• Task item:
From the first line to the last, please write out the data exactly.

• Record set:
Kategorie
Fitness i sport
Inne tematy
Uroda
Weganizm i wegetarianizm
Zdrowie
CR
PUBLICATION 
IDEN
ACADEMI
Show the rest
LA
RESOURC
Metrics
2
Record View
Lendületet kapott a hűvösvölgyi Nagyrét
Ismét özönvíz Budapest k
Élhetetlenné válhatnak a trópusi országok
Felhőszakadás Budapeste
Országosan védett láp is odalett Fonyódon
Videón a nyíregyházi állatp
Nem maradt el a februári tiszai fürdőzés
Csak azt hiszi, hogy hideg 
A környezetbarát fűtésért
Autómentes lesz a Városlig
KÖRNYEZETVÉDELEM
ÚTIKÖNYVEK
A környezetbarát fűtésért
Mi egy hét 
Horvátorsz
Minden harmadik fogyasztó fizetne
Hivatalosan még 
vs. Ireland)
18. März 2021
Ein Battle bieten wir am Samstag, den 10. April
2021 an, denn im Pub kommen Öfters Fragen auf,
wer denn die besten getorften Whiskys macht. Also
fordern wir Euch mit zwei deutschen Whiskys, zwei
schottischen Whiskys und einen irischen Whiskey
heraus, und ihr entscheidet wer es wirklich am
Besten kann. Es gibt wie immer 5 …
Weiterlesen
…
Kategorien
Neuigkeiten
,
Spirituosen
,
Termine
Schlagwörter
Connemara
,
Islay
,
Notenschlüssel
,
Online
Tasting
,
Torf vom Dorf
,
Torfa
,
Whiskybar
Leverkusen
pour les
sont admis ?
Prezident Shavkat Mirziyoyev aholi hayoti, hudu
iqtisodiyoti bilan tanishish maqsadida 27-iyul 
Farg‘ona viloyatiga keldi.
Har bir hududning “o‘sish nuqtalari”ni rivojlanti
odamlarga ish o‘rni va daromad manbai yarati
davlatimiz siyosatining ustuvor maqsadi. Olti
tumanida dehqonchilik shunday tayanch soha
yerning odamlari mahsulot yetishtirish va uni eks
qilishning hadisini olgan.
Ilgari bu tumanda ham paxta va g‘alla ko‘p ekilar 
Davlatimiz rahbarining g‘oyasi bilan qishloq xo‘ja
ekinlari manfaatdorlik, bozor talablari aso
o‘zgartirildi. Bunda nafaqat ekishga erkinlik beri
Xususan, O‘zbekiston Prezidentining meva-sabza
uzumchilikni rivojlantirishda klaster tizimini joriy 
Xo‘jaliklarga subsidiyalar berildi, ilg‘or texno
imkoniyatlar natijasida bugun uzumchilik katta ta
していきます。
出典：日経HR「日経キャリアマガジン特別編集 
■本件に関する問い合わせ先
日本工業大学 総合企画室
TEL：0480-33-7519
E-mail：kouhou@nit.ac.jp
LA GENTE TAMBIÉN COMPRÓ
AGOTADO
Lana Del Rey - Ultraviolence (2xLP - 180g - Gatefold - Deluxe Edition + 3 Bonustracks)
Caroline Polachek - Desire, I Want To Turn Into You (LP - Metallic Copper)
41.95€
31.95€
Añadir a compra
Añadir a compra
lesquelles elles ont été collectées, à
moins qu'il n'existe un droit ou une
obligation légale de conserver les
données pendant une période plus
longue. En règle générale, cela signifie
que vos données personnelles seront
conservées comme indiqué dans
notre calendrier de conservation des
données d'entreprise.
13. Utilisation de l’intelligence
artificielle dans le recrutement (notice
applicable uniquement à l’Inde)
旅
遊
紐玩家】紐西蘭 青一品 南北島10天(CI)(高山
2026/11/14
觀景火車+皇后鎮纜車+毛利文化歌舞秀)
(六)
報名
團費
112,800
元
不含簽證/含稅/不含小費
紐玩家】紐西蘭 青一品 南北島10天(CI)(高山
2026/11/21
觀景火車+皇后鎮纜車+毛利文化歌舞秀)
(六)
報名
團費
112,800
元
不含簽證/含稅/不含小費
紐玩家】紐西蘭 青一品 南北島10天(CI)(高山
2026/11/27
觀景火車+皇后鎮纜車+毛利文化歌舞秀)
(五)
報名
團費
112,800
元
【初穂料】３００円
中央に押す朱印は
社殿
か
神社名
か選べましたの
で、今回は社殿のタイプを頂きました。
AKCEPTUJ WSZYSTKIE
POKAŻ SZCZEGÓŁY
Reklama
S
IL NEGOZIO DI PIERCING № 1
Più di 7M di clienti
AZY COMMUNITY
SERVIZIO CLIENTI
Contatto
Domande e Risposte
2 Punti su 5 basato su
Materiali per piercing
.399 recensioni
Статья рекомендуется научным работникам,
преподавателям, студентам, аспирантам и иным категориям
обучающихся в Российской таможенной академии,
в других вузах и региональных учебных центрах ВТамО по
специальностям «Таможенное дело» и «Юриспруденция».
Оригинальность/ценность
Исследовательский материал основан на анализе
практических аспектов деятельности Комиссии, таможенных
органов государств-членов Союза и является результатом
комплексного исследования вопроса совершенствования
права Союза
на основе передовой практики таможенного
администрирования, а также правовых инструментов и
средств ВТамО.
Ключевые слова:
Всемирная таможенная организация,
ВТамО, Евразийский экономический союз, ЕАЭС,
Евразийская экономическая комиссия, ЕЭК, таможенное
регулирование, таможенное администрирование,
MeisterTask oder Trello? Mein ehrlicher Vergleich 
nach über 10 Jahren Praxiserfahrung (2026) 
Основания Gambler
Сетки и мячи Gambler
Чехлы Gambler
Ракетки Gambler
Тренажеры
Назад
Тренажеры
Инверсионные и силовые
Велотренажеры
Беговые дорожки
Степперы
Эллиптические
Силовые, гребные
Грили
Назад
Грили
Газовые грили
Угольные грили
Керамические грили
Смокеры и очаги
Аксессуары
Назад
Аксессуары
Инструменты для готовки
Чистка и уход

• Your solution:
Kategorie
Fitness i sport
Inne tematy
Uroda
Weganizm i wegetarianizm
Zdrowie
CR
PUBLICATION 
IDEN
ACADEMI
Show the rest
LA
RESOURC
Metrics
2
Record View
Lendületet kapott a hűvösvölgyi Nagyrét
Ismét özönvíz Budapest k
Élhetetlenné válhatnak a trópusi országok
Felhőszakadás Budapeste
Országosan védett láp is odalett Fonyódon
Videón a nyíregyházi állatp
Nem maradt el a februári tiszai fürdőzés
Csak azt hiszi, hogy hideg 
A környezetbarát fűtésért
Autómentes lesz a Városlig
KÖRNYEZETVÉDELEM
ÚTIKÖNYVEK
A környezetbarát fűtésért
Mi egy hét 
Horvátorsz
Minden harmadik fogyasztó fizetne
Hivatalosan még 
vs. Ireland)
18. März 2021
Ein Battle bieten wir am Samstag, den 10. April
2021 an, denn im Pub kommen Öfters Fragen auf,
wer denn die besten getorften Whiskys macht. Also
fordern wir Euch mit zwei deutschen Whiskys, zwei
schottischen Whiskys und einen irischen Whiskey
heraus, und ihr entscheidet wer es wirklich am
Besten kann. Es gibt wie immer 5 …
Weiterlesen
…
Kategorien
Neuigkeiten
,
Spirituosen
,
Termine
Schlagwörter
Connemara
,
Islay
,
Notenschlüssel
,
Online
Tasting
,
Torf vom Dorf
,
Torfa
,
Whiskybar
Leverkusen
pour les
sont admis ?
Prezident Shavkat Mirziyoyev aholi hayoti, hudu
iqtisodiyoti bilan tanishish maqsadida 27-iyul 
Farg‘ona viloyatiga keldi.
Har bir hududning “o‘sish nuqtalari”ni rivojlanti
odamlarga ish o‘rni va daromad manbai yarati
davlatimiz siyosatining ustuvor maqsadi. Olti
tumanida dehqonchilik shunday tayanch soha
yerning odamlari mahsulot yetishtirish va uni eks
qilishning hadisini olgan.
Ilgari bu tumanda ham paxta va g‘alla ko‘p ekilar 
Davlatimiz rahbarining g‘oyasi bilan qishloq xo‘ja
ekinlari manfaatdorlik, bozor talablari aso
o‘zgartirildi. Bunda nafaqat ekishga erkinlik beri
Xususan, O‘zbekiston Prezidentining meva-sabza
uzumchilikni rivojlantirishda klaster tizimini joriy 
Xo‘jaliklarga subsidiyalar berildi, ilg‘or texno
imkoniyatlar natijasida bugun uzumchilik katta ta
していきます。
出典：日経HR「日経キャリアマガジン特別編集 
■本件に関する問い合わせ先
日本工業大学 総合企画室
TEL：0480-33-7519
E-mail：kouhou@nit.ac.jp
LA GENTE TAMBIÉN COMPRÓ
AGOTADO
Lana Del Rey - Ultraviolence (2xLP - 180g - Gatefold - Deluxe Edition + 3 Bonustracks)
Caroline Polachek - Desire, I Want To Turn Into You (LP - Metallic Copper)
41.95€
31.95€
Añadir a compra
Añadir a compra
lesquelles elles ont été collectées, à
moins qu'il n'existe un droit ou une
obligation légale de conserver les
données pendant une période plus
longue. En règle générale, cela signifie
que vos données personnelles seront
conservées comme indiqué dans
notre calendrier de conservation des
données d'entreprise.
13. Utilisation de l’intelligence
artificielle dans le recrutement (notice
applicable uniquement à l’Inde)
旅
遊
紐玩家】紐西蘭 青一品 南北島10天(CI)(高山
2026/11/14
觀景火車+皇后鎮纜車+毛利文化歌舞秀)
(六)
報名
團費
112,800
元
不含簽證/含稅/不含小費
紐玩家】紐西蘭 青一品 南北島10天(CI)(高山
2026/11/21
觀景火車+皇后鎮纜車+毛利文化歌舞秀)
(六)
報名
團費
112,800
元
不含簽證/含稅/不含小費
紐玩家】紐西蘭 青一品 南北島10天(CI)(高山
2026/11/27
觀景火車+皇后鎮纜車+毛利文化歌舞秀)
(五)
報名
團費
112,800
元
【初穂料】３００円
中央に押す朱印は
社殿
か
神社名
か選べましたの
で、今回は社殿のタイプを頂きました。
AKCEPTUJ WSZYSTKIE
POKAŻ SZCZEGÓŁY
Reklama
S
IL NEGOZIO DI PIERCING № 1
Più di 7M di clienti
AZY COMMUNITY
SERVIZIO CLIENTI
Contatto
Domande e Risposte
2 Punti su 5 basato su
Materiali per piercing
.399 recensioni
Статья рекомендуется научным работникам,
преподавателям, студентам, аспирантам и иным категориям
обучающихся в Российской таможенной академии,
в других вузах и региональных учебных центрах ВТамО по
специальностям «Таможенное дело» и «Юриспруденция».
Оригинальность/ценность
Исследовательский материал основан на анализе
практических аспектов деятельности Комиссии, таможенных
органов государств-членов Союза и является результатом
комплексного исследования вопроса совершенствования
права Союза
на основе передовой практики таможенного
администрирования, а также правовых инструментов и
средств ВТамО.
Ключевые слова:
Всемирная таможенная организация,
ВТамО, Евразийский экономический союз, ЕАЭС,
Евразийская экономическая комиссия, ЕЭК, таможенное
регулирование, таможенное администрирование,
MeisterTask oder Trello? Mein ehrlicher Vergleich 
nach über 10 Jahren Praxiserfahrung (2026) 
Основания Gambler
Сетки и мячи Gambler
Чехлы Gambler
Ракетки Gambler
Тренажеры
Назад
Тренажеры
Инверсионные и силовые
Велотренажеры
Беговые дорожки
Степперы
Эллиптические
Силовые, гребные
Грили
Назад
Грили
Газовые грили
Угольные грили
Керамические грили
Смокеры и очаги
Аксессуары
Назад
Аксессуары
Инструменты для готовки
Чистка и уход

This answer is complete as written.